Ik was vanaf het begin erg enthousiast en ik weet nog dat ik op slag verliefd werd op dit leven. Ik had een groot verlangen om deze God te leren kennen over wie Moeder Elvira en mijn “zusjes” die al langer op weg waren, hadden verteld: een concrete God die zich bevindt in de dagelijkse gebaren van broederlijke liefde.

Toen ik mijn eerste verantwoordelijkheden had samen met een ander meisje, hadden we onderling veel wrijvingen, maar voor het eerst leerde ik door te gaan door te vergeven en mezelf te laten vergeven.

Het vertrouwen dat anderen in mij toonden, trof me diep. Ondanks mijn armoede voelde ik me welkom en geliefd. Het verlangen naar het goede en het geloven in Gods liefde duwden me vooruit. De meisjes moedigden me aan en vertelden me met hun woorden, maar vooral met hun leven, dat er ook voor mij hoop was.

Met het verstrijken van de maanden kreeg ik het geschenk om "beschermengel" te zijn van meisjes die net waren toegekomen, en zo “ontdekte” ik dat er ook in mij een hart is dat in staat is lief te hebben, dat ik weet hoe ik mezelf opzij kan zetten om degene naast me te helpen.

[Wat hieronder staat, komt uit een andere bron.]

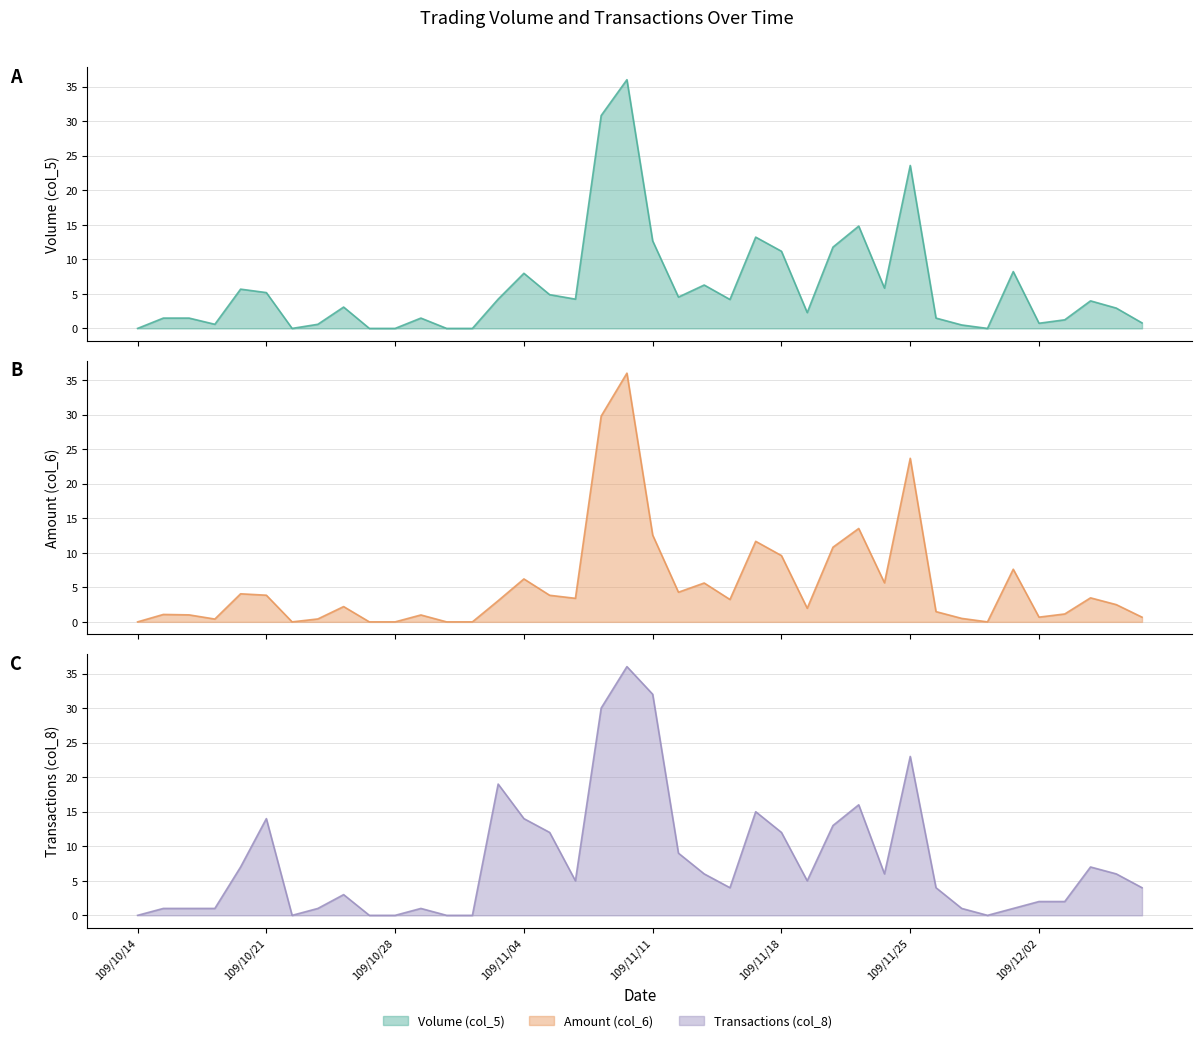

The Transactions (col_8) series shows 9.0 at 109/11/12. True or false?

True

Dankzij deze levensstappen in het goede kon ook de relatie met mijn moeder beetje bij beetje genezen; dit was voorheen niet mogelijk, want ik voelde voor mezelf dezelfde minachting als voor haar. Ik begreep nu het gewonde hart van degenen die wanhopig toekwamen in de Gemeenschap om daar hulp te vragen, en dit hielp me nog meer om lief te hebben en het kwaad met het goede te vergelden.

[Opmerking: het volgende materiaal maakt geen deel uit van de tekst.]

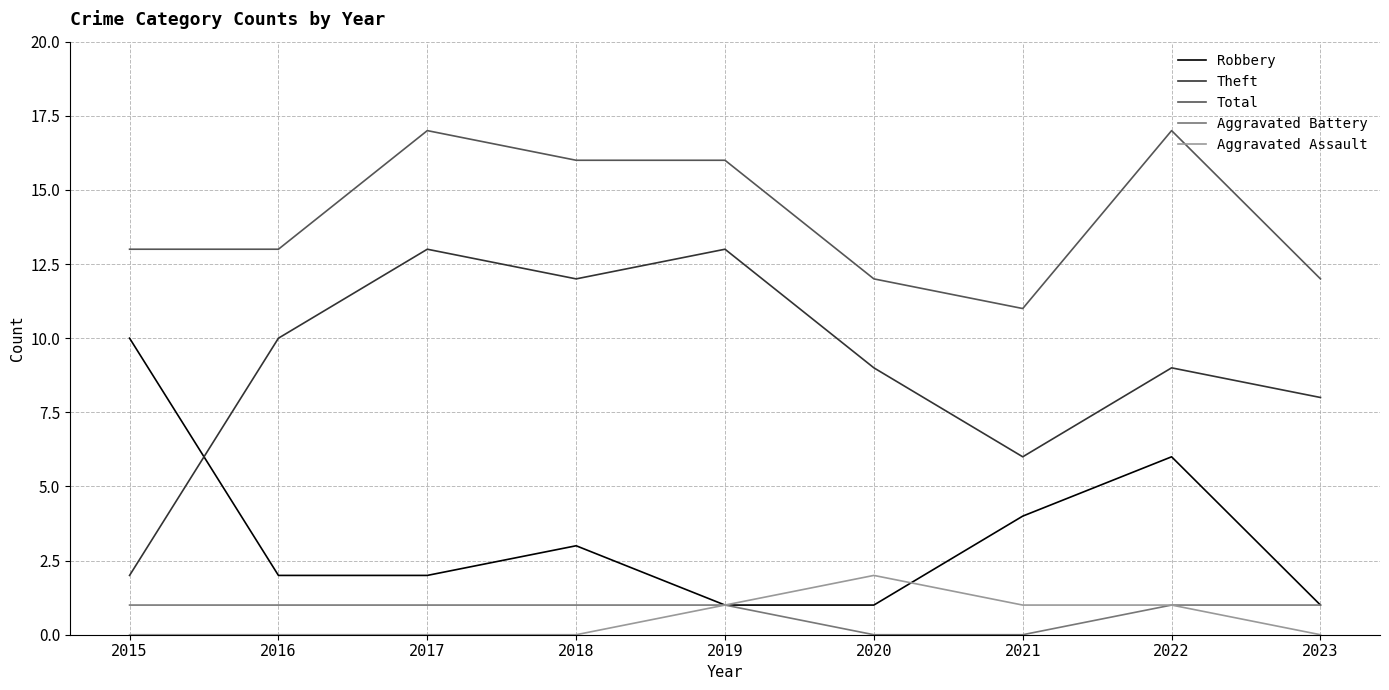

Is it true that Aggravated Battery equals 1 at 2019?

True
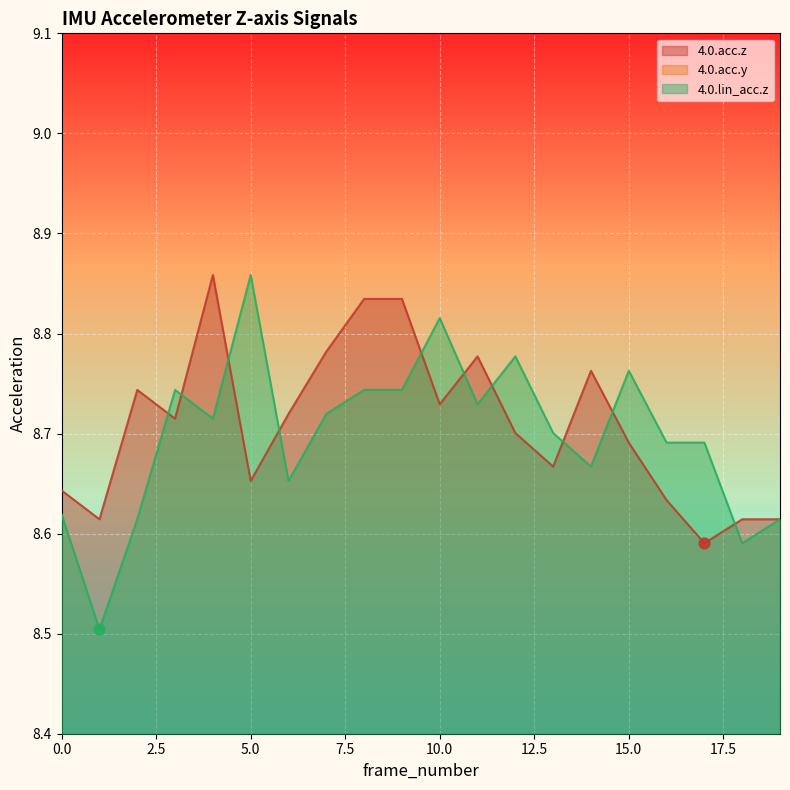

Which series has the largest total across all categories?

4.0.acc.z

Dat het leven van een ander in mijn handen was toevertrouwd, was voor mij een enorm gebaar van vertrouwen, en hen zien veranderen was voor mij het getuigenis dat God bestaat.

Zo hervond ik vertrouwen in mezelf, omdat ik zag dat er ook iets goeds uit mij kon komen. Het belangrijkste dat ik in de Gemeenschap ontdekte, was echte vriendschap: zeggen wat ik zie tegen de ander, haar verwelkomen, naar haar luisteren, “botsen” met elkaar en ons verontschuldigen, vergeving vragen, op weg gaan met de Heer en samen denken aan het goede dat we voor een derde persoon kunnen doen… zo herontdekte ik elke dag het verlangen naar een puur en waarachtig leven.

Vandaag maakt het lijden door het gemis van mijn broer me meer barmhartig voor de pijn van anderen. Ik vond een grote familie, en dit is wat ik de Heer altijd had gevraagd: mijn leven met anderen te mogen delen.

Ik dank Moeder Elvira, de Gemeenschap, alle “zusjes” die mij verwelkomden en degenen die vandaag met mij op weg gaan en die de moed hebben om van me te houden en me de waarheid te vertellen. Bedankt voor alle liefde die ik de afgelopen jaren heb ontvangen en gegeven.